The movie starts with the funeral of François Capella (Belmondo), ex-partner and friend of Roch Siffredi (Alain Delon). Knowing that one of the Volpone brothers (both played by Riccardo Cucciolla) is responsible for Capella's death, Siffredi has him murdered. It's a wrong step because the other Volpone is a very powerful international merchant and he loves his brother very much. The war between Siffredi and Volpone begins. Siffredi's business is ruined, he himself is humiliated, and sent to an asylum. His loyal sidekick Fernand (Lionel Vitrant) patiently waits until the time comes when he helps his boss to get out from the asylum and from France. Three years in Genoa, Siffredi gathers his strength and prepares himself for revenge. Meanwhile, Volpone has become more powerful than ever, especially after his only rival is gone. Even the honest Inspector Fanti (Daniel Ivernel) has been replaced with Volpone's man: Inspector Cazenave (André Falcon). However, Volpone underestimates Siffredi and hasn't thought that his old rival would dare to launch the attack on him.
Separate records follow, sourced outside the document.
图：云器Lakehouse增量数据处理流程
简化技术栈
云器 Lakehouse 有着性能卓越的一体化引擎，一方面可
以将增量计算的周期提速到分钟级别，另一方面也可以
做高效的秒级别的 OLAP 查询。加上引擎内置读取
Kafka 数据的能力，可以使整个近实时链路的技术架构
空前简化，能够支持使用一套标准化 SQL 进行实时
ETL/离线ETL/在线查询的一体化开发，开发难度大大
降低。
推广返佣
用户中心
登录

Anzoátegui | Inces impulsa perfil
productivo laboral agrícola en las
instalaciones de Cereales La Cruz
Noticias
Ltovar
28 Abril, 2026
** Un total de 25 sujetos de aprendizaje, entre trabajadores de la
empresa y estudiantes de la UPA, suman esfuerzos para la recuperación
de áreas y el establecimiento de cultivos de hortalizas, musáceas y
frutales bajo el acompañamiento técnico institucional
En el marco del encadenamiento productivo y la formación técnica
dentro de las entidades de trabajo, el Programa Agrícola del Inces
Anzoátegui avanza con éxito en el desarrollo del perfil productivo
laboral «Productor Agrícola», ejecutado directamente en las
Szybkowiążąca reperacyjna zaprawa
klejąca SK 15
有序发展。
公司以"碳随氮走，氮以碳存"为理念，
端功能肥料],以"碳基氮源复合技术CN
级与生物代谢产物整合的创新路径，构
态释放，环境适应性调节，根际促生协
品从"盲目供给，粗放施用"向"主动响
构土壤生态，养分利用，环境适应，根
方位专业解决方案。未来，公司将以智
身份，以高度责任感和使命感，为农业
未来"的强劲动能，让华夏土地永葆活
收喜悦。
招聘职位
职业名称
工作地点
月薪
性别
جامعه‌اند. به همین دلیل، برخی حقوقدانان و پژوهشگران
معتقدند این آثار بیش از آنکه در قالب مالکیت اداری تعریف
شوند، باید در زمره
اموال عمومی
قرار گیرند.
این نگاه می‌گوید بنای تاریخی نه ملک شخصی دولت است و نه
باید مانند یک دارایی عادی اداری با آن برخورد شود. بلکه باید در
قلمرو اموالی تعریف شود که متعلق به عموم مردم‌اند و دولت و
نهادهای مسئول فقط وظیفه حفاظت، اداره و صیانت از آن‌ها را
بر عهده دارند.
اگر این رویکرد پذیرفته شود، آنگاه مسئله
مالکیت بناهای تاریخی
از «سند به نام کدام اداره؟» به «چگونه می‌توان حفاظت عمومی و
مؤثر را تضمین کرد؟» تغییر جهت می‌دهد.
One of the movie's plus sides is its memorable soundtrack by Claude Bolling. The set is wonderful and I like the colour which uses much cream and brown. There are lots of violent scenes here. The torture of Sam and Casenave, for example. The same kind of torture was taken out from Jean-Pierre Melville's Le deuxième souffle 8 years before and never been put back. The scene of Siffredi throwing the gun to Sam's face makes me laugh, though. Both Volpone brothers die on the train. I think Siffredi has learnt from the first murder that it's best to get rid of the body so that the police will never find it, so he perfects it in the 2nd.

The relationship between Siffredi and Lola (Catherine Rouvel) doesn't change much in the movie. I don't really know what happened among Siffredi, Lola and Capella in the previous movie, but my guess is Siffredi holds back to respect Capella's memory. However, he takes Lola to America with him. After the movie ends, 'To Be Continued' is written on screen. Did Delon plan to make another sequel, perhaps the story of how Siffredi starts his new life in America?


Poh Liang said...


I like your blog about Bosalino and Co very much.

How do you know so much about French movies?


Poh Liang (pohliang"

Inge said...

Not know 'so much', I think. I happen to like French movies and have seen many since I liked Alain Delon in late 2007. I regularly watch TV5, too.